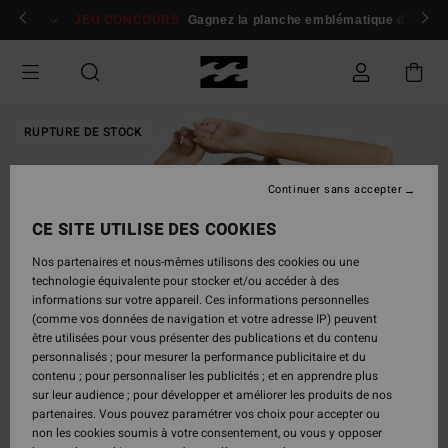
Passer
 membres
Se connecter / s'inscrire
JEU CONCOURS
Gagnez la planche emblématique d'Andy I
à
l'information
sur
le
produit
RUPTURE DE STOCK
Continuer sans accepter
CE SITE UTILISE DES COOKIES
Nos partenaires et nous-mêmes utilisons des cookies ou une
technologie équivalente pour stocker et/ou accéder à des
informations sur votre appareil. Ces informations personnelles
(comme vos données de navigation et votre adresse IP) peuvent
être utilisées pour vous présenter des publications et du contenu
personnalisés ; pour mesurer la performance publicitaire et du
contenu ; pour personnaliser les publicités ; et en apprendre plus
sur leur audience ; pour développer et améliorer les produits de nos
partenaires. Vous pouvez paramétrer vos choix pour accepter ou
non les cookies soumis à votre consentement, ou vous y opposer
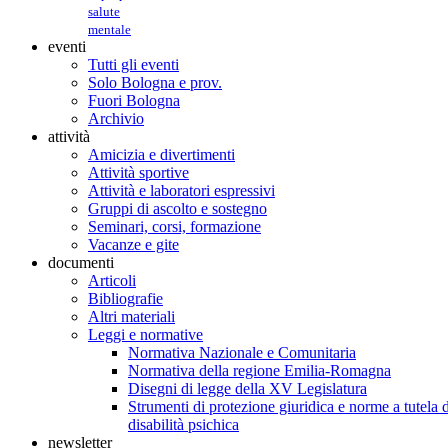
salute
mentale
eventi
Tutti gli eventi
Solo Bologna e prov.
Fuori Bologna
Archivio
attività
Amicizia e divertimenti
Attività sportive
Attività e laboratori espressivi
Gruppi di ascolto e sostegno
Seminari, corsi, formazione
Vacanze e gite
documenti
Articoli
Bibliografie
Altri materiali
Leggi e normative
Normativa Nazionale e Comunitaria
Normativa della regione Emilia-Romagna
Disegni di legge della XV Legislatura
Strumenti di protezione giuridica e norme a tutela d
disabilità psichica
newsletter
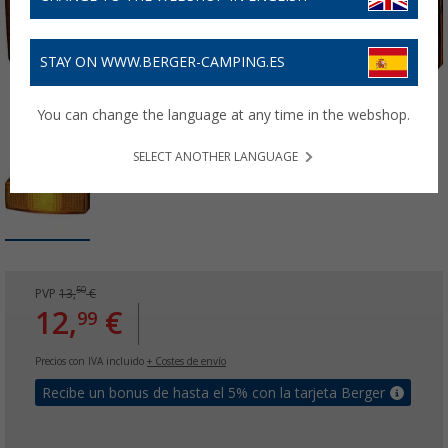
STAY ON WWW.BERGER-CAMPING.ES
You can change the language at any time in the webshop.
SELECT ANOTHER LANGUAGE
50
PVP
13,
€
12,
€
99
Precios con IVA incluido
+ Costes de envío
Recibe un bonus de hasta el 5% con la tarjeta Berger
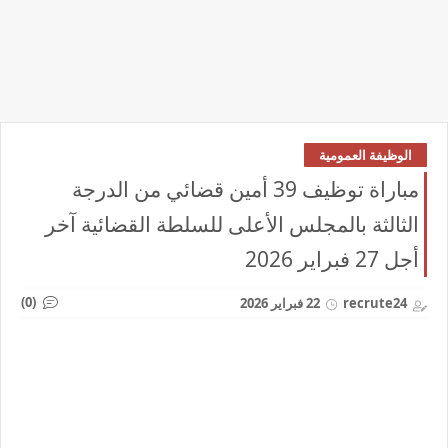
الوظيفة العمومية
مباراة توظيف 39 أمين قضائي من الدرجة
الثالثة بالمجلس الأعلى للسلطة القضائية آخر
أجل 27 فبراير 2026
(0)
recrute24
22 فبراير 2026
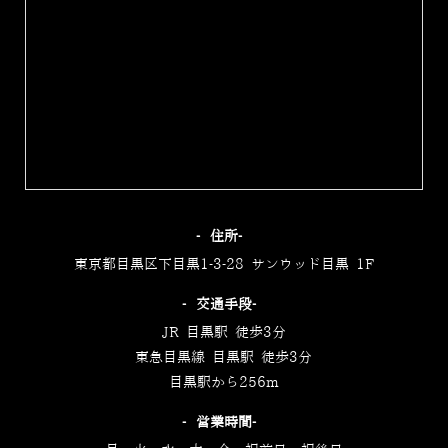
‐住所‐
東京都目黒区下目黒1-3-28 サンウッド目黒 1F
‐交通手段‐
JR 目黒駅 徒歩3分
東急目黒線 目黒駅 徒歩3分
目黒駅から256m
‐営業時間‐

= = = = =

:: What is being asked ::
Every entry above has to be repeated exactly, apart from its pictures.

:: The completed task ::
Passer
 membres
Se connecter / s'inscrire
JEU CONCOURS
Gagnez la planche emblématique d'Andy I
à
l'information
sur
le
produit
RUPTURE DE STOCK
Continuer sans accepter
CE SITE UTILISE DES COOKIES
Nos partenaires et nous-mêmes utilisons des cookies ou une
technologie équivalente pour stocker et/ou accéder à des
informations sur votre appareil. Ces informations personnelles
(comme vos données de navigation et votre adresse IP) peuvent
être utilisées pour vous présenter des publications et du contenu
personnalisés ; pour mesurer la performance publicitaire et du
contenu ; pour personnaliser les publicités ; et en apprendre plus
sur leur audience ; pour développer et améliorer les produits de nos
partenaires. Vous pouvez paramétrer vos choix pour accepter ou
non les cookies soumis à votre consentement, ou vous y opposer
salute
mentale
eventi
Tutti gli eventi
Solo Bologna e prov.
Fuori Bologna
Archivio
attività
Amicizia e divertimenti
Attività sportive
Attività e laboratori espressivi
Gruppi di ascolto e sostegno
Seminari, corsi, formazione
Vacanze e gite
documenti
Articoli
Bibliografie
Altri materiali
Leggi e normative
Normativa Nazionale e Comunitaria
Normativa della regione Emilia-Romagna
Disegni di legge della XV Legislatura
Strumenti di protezione giuridica e norme a tutela d
disabilità psichica
newsletter
STAY ON WWW.BERGER-CAMPING.ES
You can change the language at any time in the webshop.
SELECT ANOTHER LANGUAGE
50
PVP
13,
€
12,
€
99
Precios con IVA incluido
+ Costes de envío
Recibe un bonus de hasta el 5% con la tarjeta Berger
الوظيفة العمومية
مباراة توظيف 39 أمين قضائي من الدرجة
الثالثة بالمجلس الأعلى للسلطة القضائية آخر
أجل 27 فبراير 2026
(0)
recrute24
22 فبراير 2026
‐住所‐
東京都目黒区下目黒1-3-28 サンウッド目黒 1F
‐交通手段‐
JR 目黒駅 徒歩3分
東急目黒線 目黒駅 徒歩3分
目黒駅から256m
‐営業時間‐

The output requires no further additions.